> **Exercise goal**: Would you retype the listing word for word, skipping its pictures?

> **Data extract**:
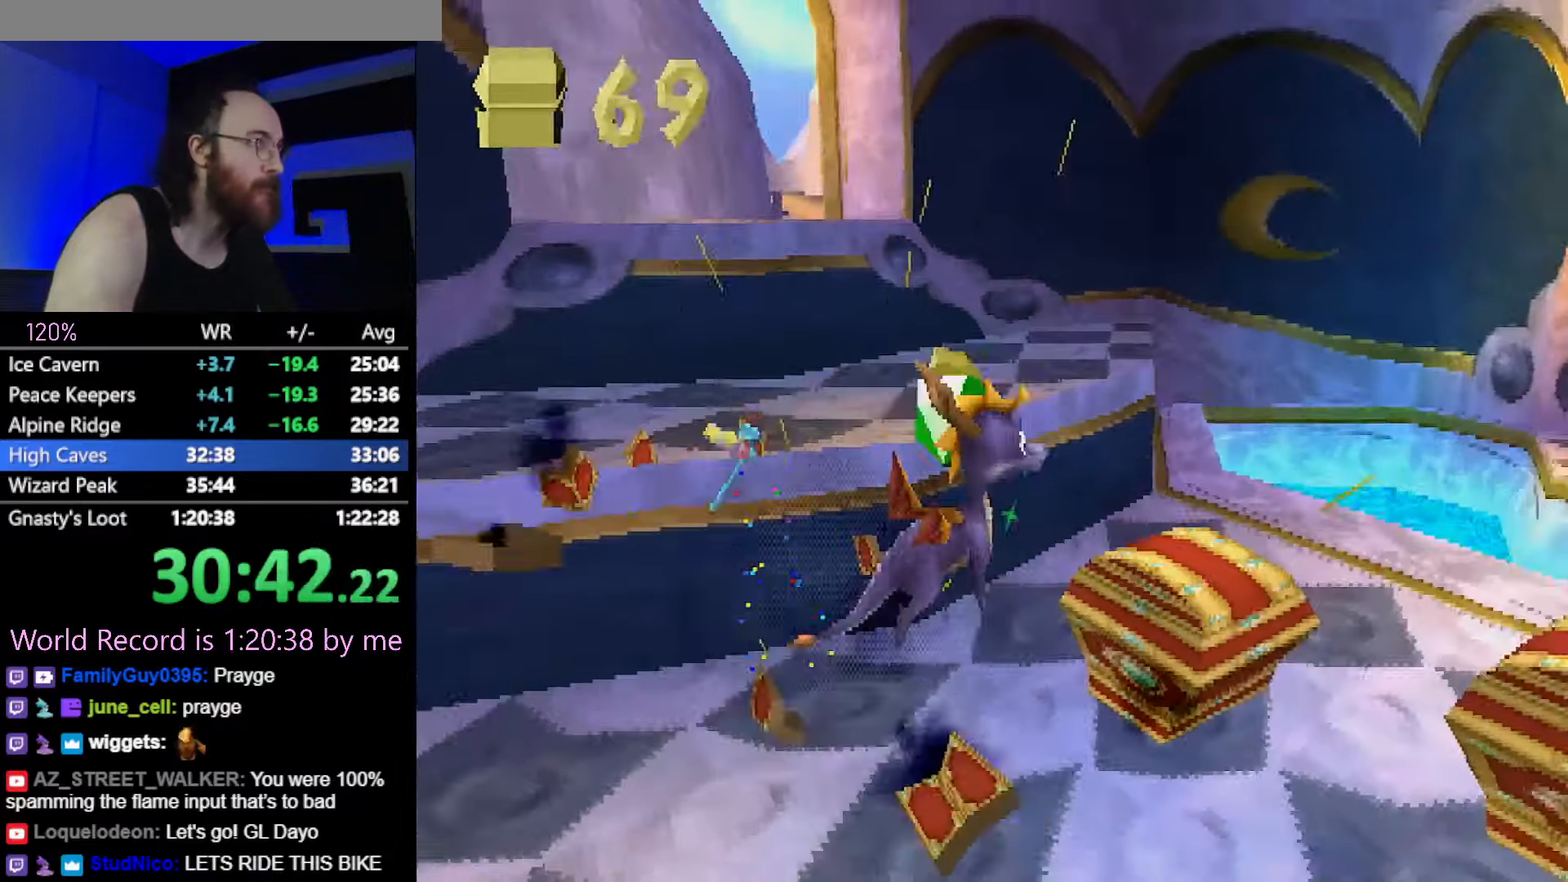
Gameplay with a controller (PlayStation layout); each line is a JSON object with the inputs held at the frame after it. "button_events" lists button changes between this image and that frame as [ms after this image, input, new state], when the widget could be followed in between (sticks are given only as held states). Not read: L3 R3.
{"buttons": ["CROSS"], "left_stick": "down-left", "button_events": [[200, "SQUARE", "up"], [266, "R2", "down"], [300, "CROSS", "down"], [400, "R2", "up"]]}
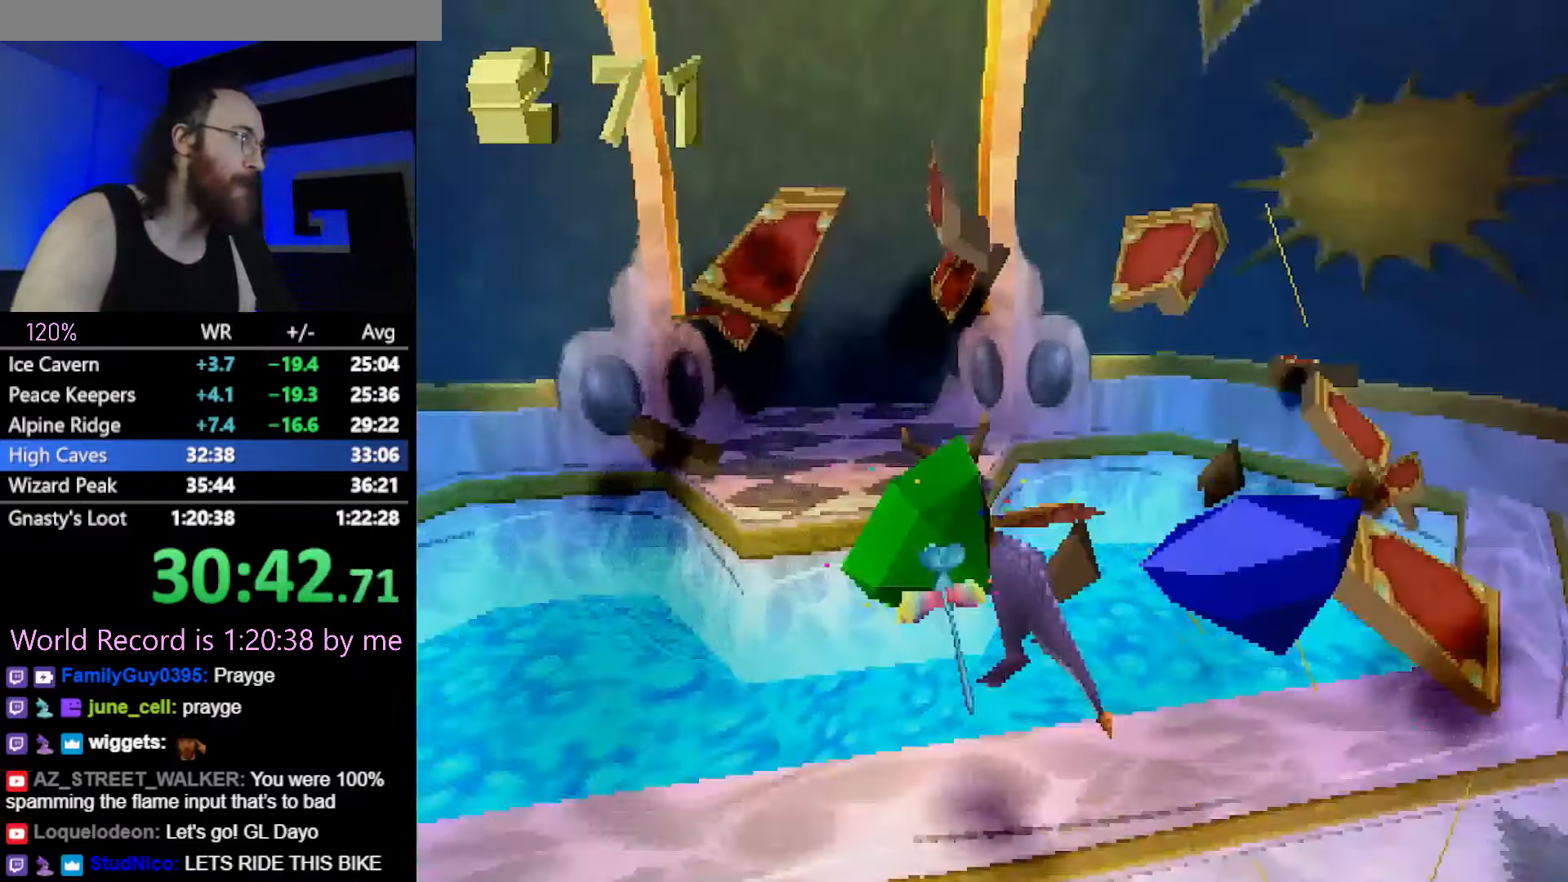
{"buttons": [], "left_stick": "up-left", "button_events": [[200, "CROSS", "up"], [217, "SQUARE", "down"], [400, "SQUARE", "up"]]}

> **Task output**:
Gameplay with a controller (PlayStation layout); each line is a JSON object with the inputs held at the frame after it. "button_events" lists button changes between this image and that frame as [ms after this image, input, new state], when the widget could be followed in between (sticks are given only as held states). Not read: L3 R3.
{"buttons": ["CROSS"], "left_stick": "down-left", "button_events": [[200, "SQUARE", "up"], [266, "R2", "down"], [300, "CROSS", "down"], [400, "R2", "up"]]}
{"buttons": [], "left_stick": "up-left", "button_events": [[200, "CROSS", "up"], [217, "SQUARE", "down"], [400, "SQUARE", "up"]]}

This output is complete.